RS: The six weeks of just not hitting a serve just has me doubting it, thus hurting my game a lot, because I base my whole game on my serve. I think on Monday I threw in 11 double faults, where if I had cut those down I think the match would have been completely different. I felt the need to press on my ground strokes and kind of play like I did at the beginning of the NCAAs where I pressed on shots I shouldn't have because I felt my serve wasn't going to come through. I went out [Monday] night, hit probably 100-150 serves, kind of feel it out again. It's a cut back -- I think I had 17 in one of the summer tournaments.
Still, it's a setback. In Costa Mesa I had worked on it every day after every match. But coming out here, not playing in a month, I definitely doubted my serve a lot, and that kills me whereas 4-5 months ago, I had complete faith in my serve, and that makes the biggest difference.
OTR: How do you see the Hoos' season shaping up this year?
RS: I mean, we have the same team except for one guy, so...

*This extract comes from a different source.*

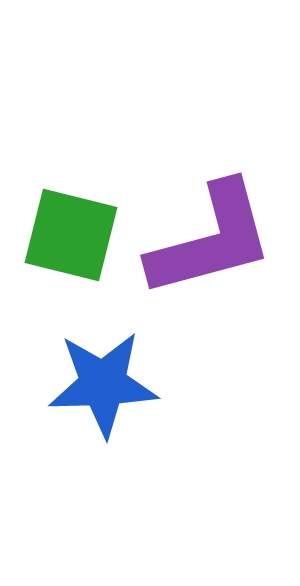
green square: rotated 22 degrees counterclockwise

OTR: Kind of a big guy, though. [Last year's senior captain Mitchell Frank.]
RS: Yeah, I mean, honestly Frank has done a lot for us. But every single guy coming back and being in the position that we've been in last year ... we have a lot of veterans, guys who have been in pretty much every situation, and someone will definitely step up and hopefully take Frank's place. I know they're big shoes to fill, but we definitely have 10 guys who can all play for us so I think, we're putting in a lot of work, we're still bonding as a team, so I think hopefully we'll have a great season.
OTR: [Asks about the UVA spring line-up]
RS: We have so many players, anyone can play anywhere. I honestly can't say what the line-up will be right now because everyone's playing really well.

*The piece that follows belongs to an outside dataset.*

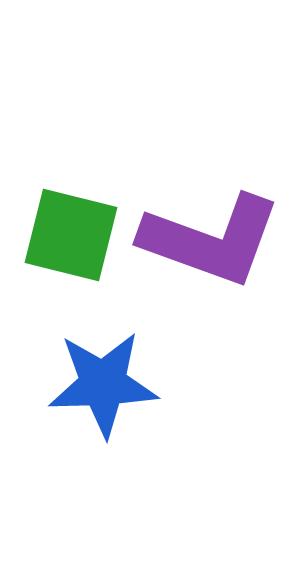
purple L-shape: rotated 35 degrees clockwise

OTR: How's your brother [former UVA teammate Justin Shane] doing?
RS: He's good. He semi'd a few futures, he's been playing a decent amount, but he's been hurt throughout the year. He's been working really hard, he's got a fitness coach back home [in Northern Virginia]. He's working with him a lot, especially when he's not playing tennis. If he hurts his lower body, he keeps him in shape with his upper body.
Right now he hurt his finger in Canada -- I think his teammate hit his finger when they were playing doubles. So he has, I think they call it trigger finger. He can only hit backhand slices, but he still hits twice a day, hitting backhand slices. He's working really hard. I think if he can get healthy and play a full schedule, he can do well.
OTR: You think we can see him on the Challenger circuit?
RS: Oh, for sure. Over the summer [at the Champaign Futures] he semi'd a future and he was dominating the semis and he snapped his knee ... I'm not sure what happened, where he couldn't bend it and had to pull out. He was up a set and I think 4-1. He tried to play it out but obviously he went down 6-4 [actually 7-5], he couldn't move.
He's one of the best ball-strikers I've ever hit with. I'm not saying that because he's my brother. Other than myself I don't think I've hit against someone who hits the ball that hard. He just takes my ball and just rips it back at me. I don't experience that very often. If he can get healthy, he's going to be a force to play.